成人の腎皮質壊死では、細菌性敗血症が原因の3分の1を占めています。女性の場合は約半数が妊娠の合併症に続発したもので、胎盤の早期剥離や位置異常、子宮からの出血、出産直後の感染症、羊水による動脈の閉塞、子宮内での胎児の死亡、妊娠中毒症などの合併症に続いて腎皮質壊死が起きています。

成人での腎皮質壊死の原因にはこのほか、腎移植の拒絶反応、やけど、膵炎、外傷、ヘビのかみ傷、特定の化学物質による中毒などがあります。

症状と診断

尿に血液が出ることから、尿の色が赤や暗褐色になることがよくあります。腰の両側に沿って痛みが起こります。多くの場合、発熱を伴います。血圧の変動がよくあり、軽い高血圧になったり低血圧になったりします。

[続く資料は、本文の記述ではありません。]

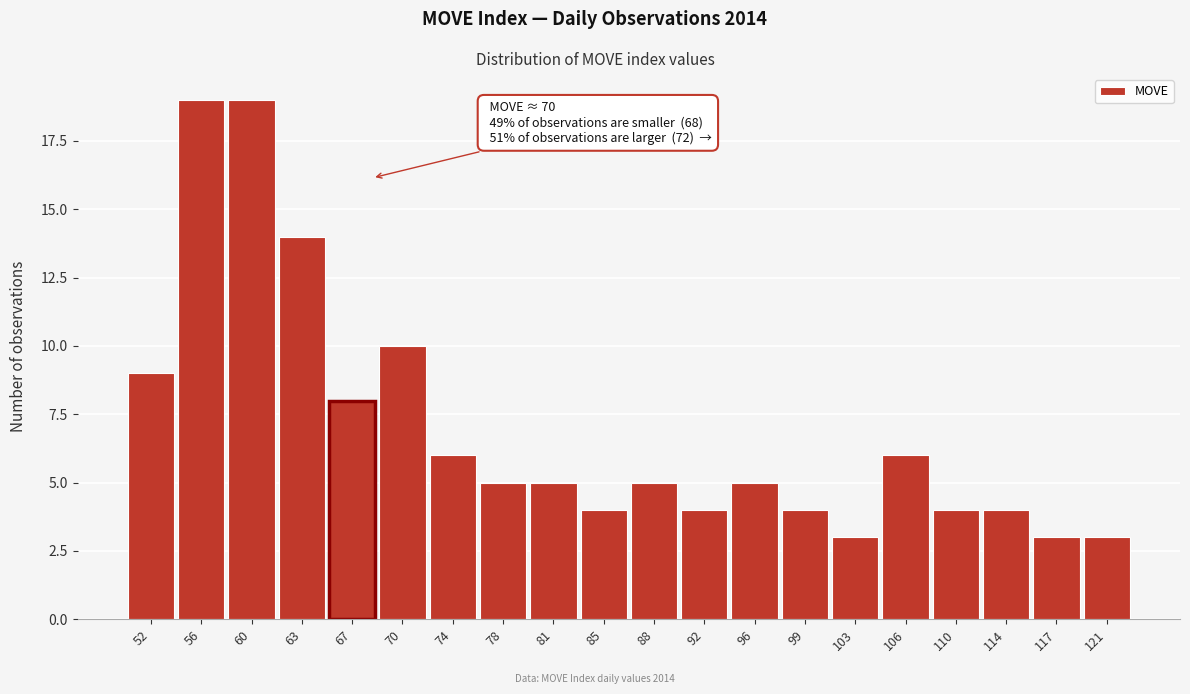

Reading right to left, transcribe all the data shown in this chart.

121=3	117=3	114=4	110=4	106=6	103=3	99=4	96=5	92=4	88=5	85=4	81=5	78=5	74=6	70=10	67=8	63=14	60=19	56=19	52=9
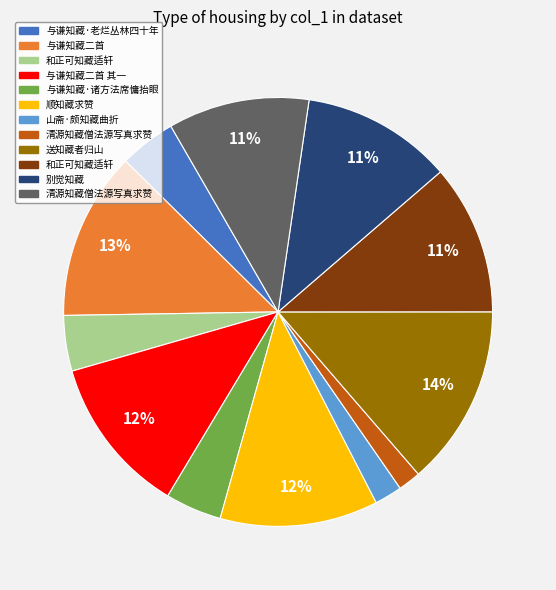

Does any single category account for the majority?

No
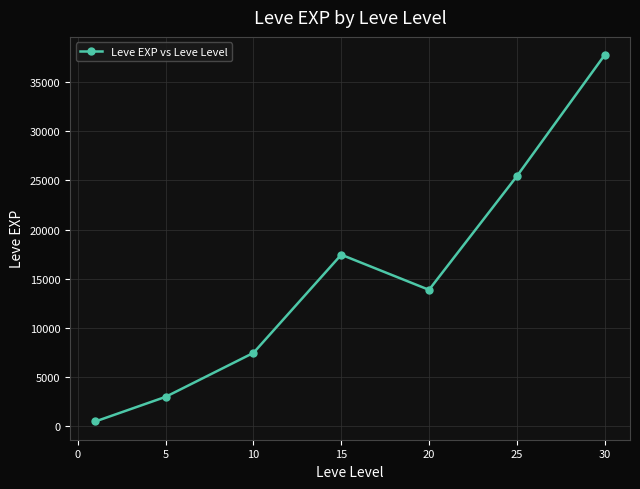

What is the sum of all values?

105440.2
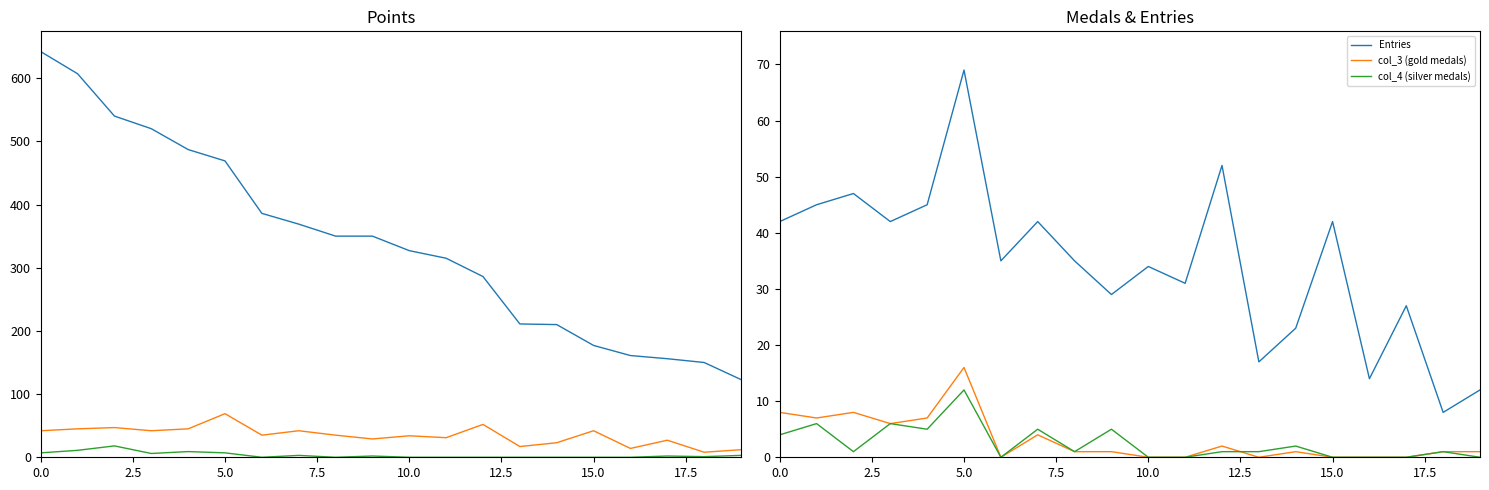

What is the label of the 10th point from the right?

10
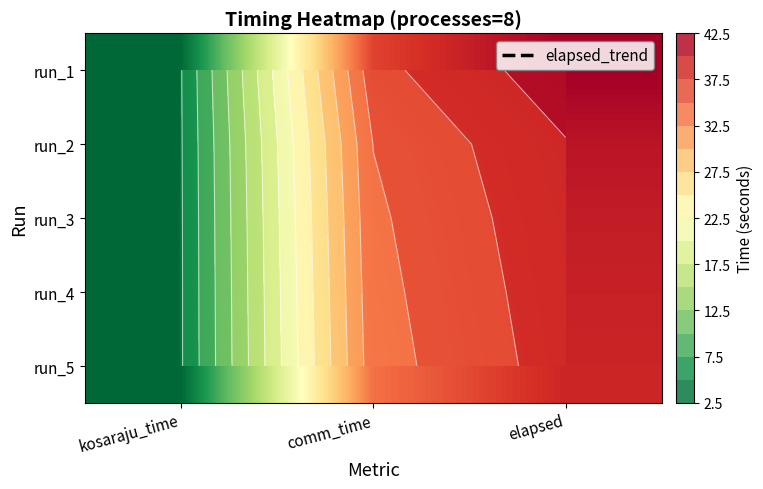

The value of run_4 at elapsed is 26.0. True or false?

False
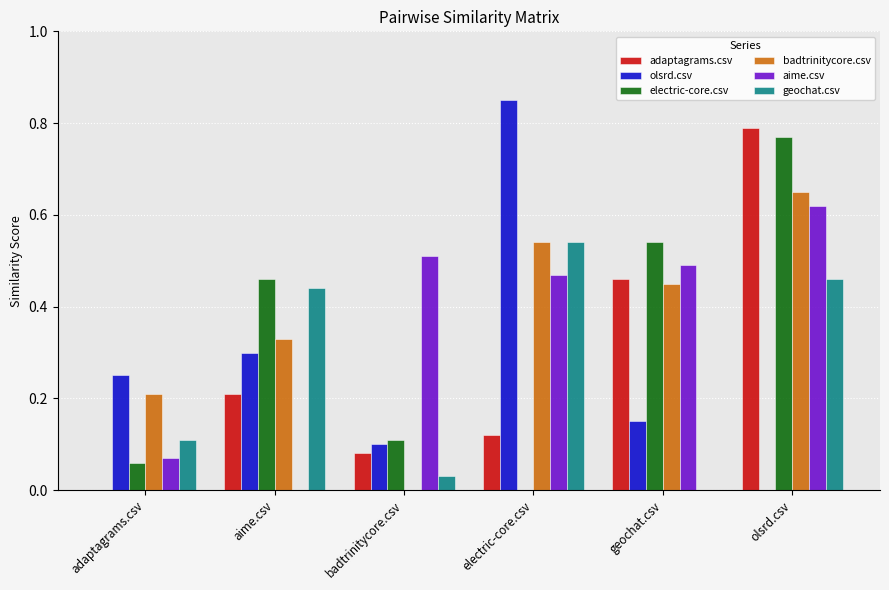

Which label corresponds to the largest value in the chart?

electric-core.csv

腎皮質壊死は他のタイプの急性腎不全と似ているため、診断は困難です。素因となる条件をもつ人で尿の出が突然減少したり止まってしまった場合には、腎皮質壊死が疑われます。

血液検査で、白血球数の増加と異常な形をした赤血球がみられます。さらに、LDH(乳酸脱水素酵素)など腎組織が損傷を受けたときに放出される物質の増加もみられます。産生される少量の尿には、腎細胞などの壊死組織片とともに、タンパク質や多数の白血球と赤血球が入っています。

超音波検査で腎臓をみると、最初のうちは腫れて大きくなっている様子がわかりますが、6〜8週間すると正常の大きさの約半分に縮みます。X線画像でカルシウム沈着の所見があれば腎皮質壊死が示唆されますが、沈着がみられる割合は20〜50%程度です。CT検査を行って診断を確定します。腎生検や動脈造影では重要なデータが得られますが、これらの検査はリスクを伴うため、ほとんどのケースで行われません。

治療

腎皮質壊死では基礎にある病気をまず治す必要があり、治療は往々にして複雑です。腎不全には透析が必要になりますが、20〜40%では部分的に回復し、数カ月後には透析を中止できるほど腎機能を取り戻します。しかし、腎皮質壊死を起こした人の大半は、腎移植を受けるか透析を一生続ける以外に治療法はありません。